Six Methuen Village Assisted Living residents who are living with dementia and/or Alzheimer’s disease recently experienced a relaxing day getting to know three horses at Ironstone Farm in Andover, courtesy of its Equine Therapy program.
“Touch Therapy, as it is called, is a relatively new form of therapy that I was interested in providing to our Compass Memory Support residents. I had seen the benefits firsthand within our own community when I had a therapy dog come and visit with the residents a few months ago. I immediately noticed during the visit that the residents were all calm, and not agitated, but rather just focused on the animal and caring for her,” says Kristen LaBrie, Director of Methuen Village’s Compass Memory Support Programming. “It is very common for a person with Alzheimer’s or dementia to feel agitated or anxious, as they begin to become disoriented and feel disconnected from the world. Touch therapy is beneficial in helping with this because the act of petting an animal produces an automatic relaxation response, as it is rhythmic and repetitive for the person.”

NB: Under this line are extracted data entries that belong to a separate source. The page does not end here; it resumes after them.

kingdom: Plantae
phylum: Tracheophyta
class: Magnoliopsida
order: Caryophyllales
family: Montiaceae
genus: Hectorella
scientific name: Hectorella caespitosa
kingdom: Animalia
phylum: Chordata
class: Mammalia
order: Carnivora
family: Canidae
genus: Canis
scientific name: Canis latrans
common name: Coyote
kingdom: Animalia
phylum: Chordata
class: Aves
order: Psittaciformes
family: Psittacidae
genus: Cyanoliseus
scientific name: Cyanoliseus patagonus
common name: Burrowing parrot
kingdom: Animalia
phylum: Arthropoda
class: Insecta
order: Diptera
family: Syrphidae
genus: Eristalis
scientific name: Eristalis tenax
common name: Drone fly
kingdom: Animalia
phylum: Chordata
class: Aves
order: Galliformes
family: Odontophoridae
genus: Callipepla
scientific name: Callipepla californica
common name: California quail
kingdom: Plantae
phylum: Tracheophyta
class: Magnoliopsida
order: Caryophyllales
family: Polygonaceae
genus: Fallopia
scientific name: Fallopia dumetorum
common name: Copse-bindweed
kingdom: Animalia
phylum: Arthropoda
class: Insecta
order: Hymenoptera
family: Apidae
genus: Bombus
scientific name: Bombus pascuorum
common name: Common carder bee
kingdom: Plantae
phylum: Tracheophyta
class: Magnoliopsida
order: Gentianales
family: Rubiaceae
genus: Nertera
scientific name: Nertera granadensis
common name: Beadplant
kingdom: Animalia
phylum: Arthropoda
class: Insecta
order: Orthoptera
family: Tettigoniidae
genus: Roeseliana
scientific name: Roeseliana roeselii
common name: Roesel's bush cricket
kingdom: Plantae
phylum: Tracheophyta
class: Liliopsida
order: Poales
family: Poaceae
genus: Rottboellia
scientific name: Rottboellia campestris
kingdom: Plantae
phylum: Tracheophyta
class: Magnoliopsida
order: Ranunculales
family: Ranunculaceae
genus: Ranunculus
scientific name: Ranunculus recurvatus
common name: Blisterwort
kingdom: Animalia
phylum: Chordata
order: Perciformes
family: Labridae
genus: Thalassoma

This therapy is a non-pharmacological approach to improving the resident’s physical or emotional well-being without needing to use medications. Another benefit is that the horses encourage communication and provide comfort to a person who may be experiencing communication difficulties, which are common in dementia.
“We had one woman who spent the entire session petting one horse’s head and saying, ‘I love you’ over and over, and then a man who simply stood by the horse, pet him occasionally, and asked questions to the employees about the horses, their living situations, etc.,” LaBrie explained. “We came to find out that this man’s father has owned a farm when he was a small child, and that was why he was so inquisitive regarding the logistics of animal keeping. One of the main benefits of animal therapy is simply that it stimulates memories for those with Alzheimer’s and related dementia. Touching the animal and being in the presence of one allows them to reminisce about their memories that include animals, childhood pets they may have had.”
LaBrie noticed that residents who usually search for sensory input or become agitated and angry were calm, smiling and even speaking to the horses. The residents who normally, due to confusion and disorientation, are exit seekers were engaged, happy and pleased to stay in the barn. LaBrie adds that the visit also impacted the residents’ food intake, as upon returning on their meal – another known benefit of Touch Therapy.
The mission of Ironstone Farm is to provide therapeutic, educational, and recreational opportunities using horses and the working farm environment to help individuals achieve optimum quality of life.